● **Exercise prompt**:
Rewrite the entries below with every "Person at" changed to "Subject at", leaving all else the same and omitting the pictures.

[Records supplied — start]

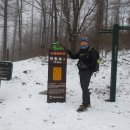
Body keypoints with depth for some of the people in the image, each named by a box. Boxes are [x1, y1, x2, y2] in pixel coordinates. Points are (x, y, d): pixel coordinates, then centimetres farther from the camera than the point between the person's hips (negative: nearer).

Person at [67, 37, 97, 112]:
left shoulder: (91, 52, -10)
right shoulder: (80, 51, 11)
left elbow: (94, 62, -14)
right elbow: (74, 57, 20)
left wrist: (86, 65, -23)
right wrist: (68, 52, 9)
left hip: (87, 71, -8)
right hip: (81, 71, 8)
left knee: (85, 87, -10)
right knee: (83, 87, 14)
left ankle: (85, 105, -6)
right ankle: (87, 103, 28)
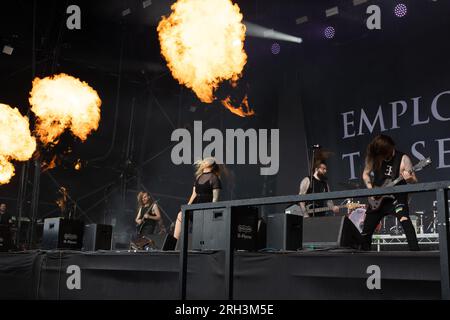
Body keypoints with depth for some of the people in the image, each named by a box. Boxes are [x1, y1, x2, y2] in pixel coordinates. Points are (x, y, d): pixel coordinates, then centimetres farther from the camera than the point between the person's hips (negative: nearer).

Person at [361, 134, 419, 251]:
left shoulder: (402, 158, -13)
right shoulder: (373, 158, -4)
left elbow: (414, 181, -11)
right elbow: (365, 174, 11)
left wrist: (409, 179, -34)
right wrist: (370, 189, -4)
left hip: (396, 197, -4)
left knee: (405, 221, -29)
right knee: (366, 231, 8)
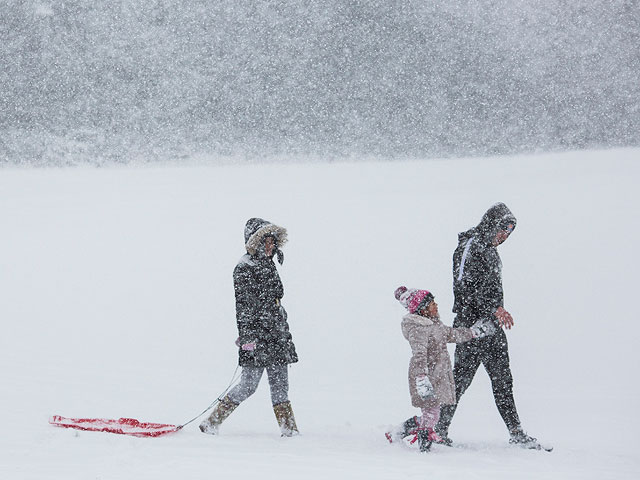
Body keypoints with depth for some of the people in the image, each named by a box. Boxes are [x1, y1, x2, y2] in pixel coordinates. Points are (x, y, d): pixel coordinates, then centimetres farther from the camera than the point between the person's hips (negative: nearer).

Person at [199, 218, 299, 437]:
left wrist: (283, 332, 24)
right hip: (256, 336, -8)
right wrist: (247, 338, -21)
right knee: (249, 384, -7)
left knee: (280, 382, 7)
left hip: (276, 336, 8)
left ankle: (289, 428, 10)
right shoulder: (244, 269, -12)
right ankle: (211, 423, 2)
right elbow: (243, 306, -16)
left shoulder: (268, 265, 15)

[Records supplied — finish]

● **Answer to the exercise**:
Body keypoints with depth for some of the people in the image, each named by a box. Boxes are [x1, y1, x2, y2] in pixel coordinates. Points are (x, y, d): pixel coordinates, then centimetres farther from the camera than the point between the person's hips (negative: nearer).

Subject at [67, 37, 97, 112]:
left shoulder: (91, 52, -10)
right shoulder: (80, 51, 11)
left elbow: (94, 62, -14)
right elbow: (74, 57, 20)
left wrist: (86, 65, -23)
right wrist: (68, 52, 9)
left hip: (87, 71, -8)
right hip: (81, 71, 8)
left knee: (85, 87, -10)
right knee: (83, 87, 14)
left ankle: (85, 105, -6)
right ankle: (87, 103, 28)
Body keypoints with depth for some of the people in the image, each named by a box. Boxes are [x1, y1, x2, y2] in pixel coordinates. Points are (x, y, d): pixel coordinates, then centimetres farther from the camera than the point between the person's hips (negative: nearer).

Subject at [361, 134, 419, 251]:
left shoulder: (402, 158, -13)
right shoulder: (373, 158, -4)
left elbow: (414, 181, -11)
right elbow: (365, 174, 11)
left wrist: (409, 179, -34)
right wrist: (370, 189, -4)
left hip: (396, 197, -4)
left knee: (405, 221, -29)
right knee: (366, 231, 8)
Body keypoints with depth for some of the people in the image, each named by a box. Boxes are [x1, y1, x2, y2] in pixel coordinates. Points are (x, y, d): pixel coordinates, then centimetres farther from the camera than the point between the person's hips (negative: nearer).

Subject at [199, 218, 299, 437]:
left wrist: (283, 332, 24)
right hip: (256, 336, -8)
right wrist: (247, 338, -21)
right knee: (249, 384, -7)
left knee: (280, 382, 7)
left hip: (276, 336, 8)
left ankle: (289, 428, 10)
right shoulder: (244, 269, -12)
right ankle: (211, 423, 2)
right elbow: (243, 306, -16)
left shoulder: (268, 265, 15)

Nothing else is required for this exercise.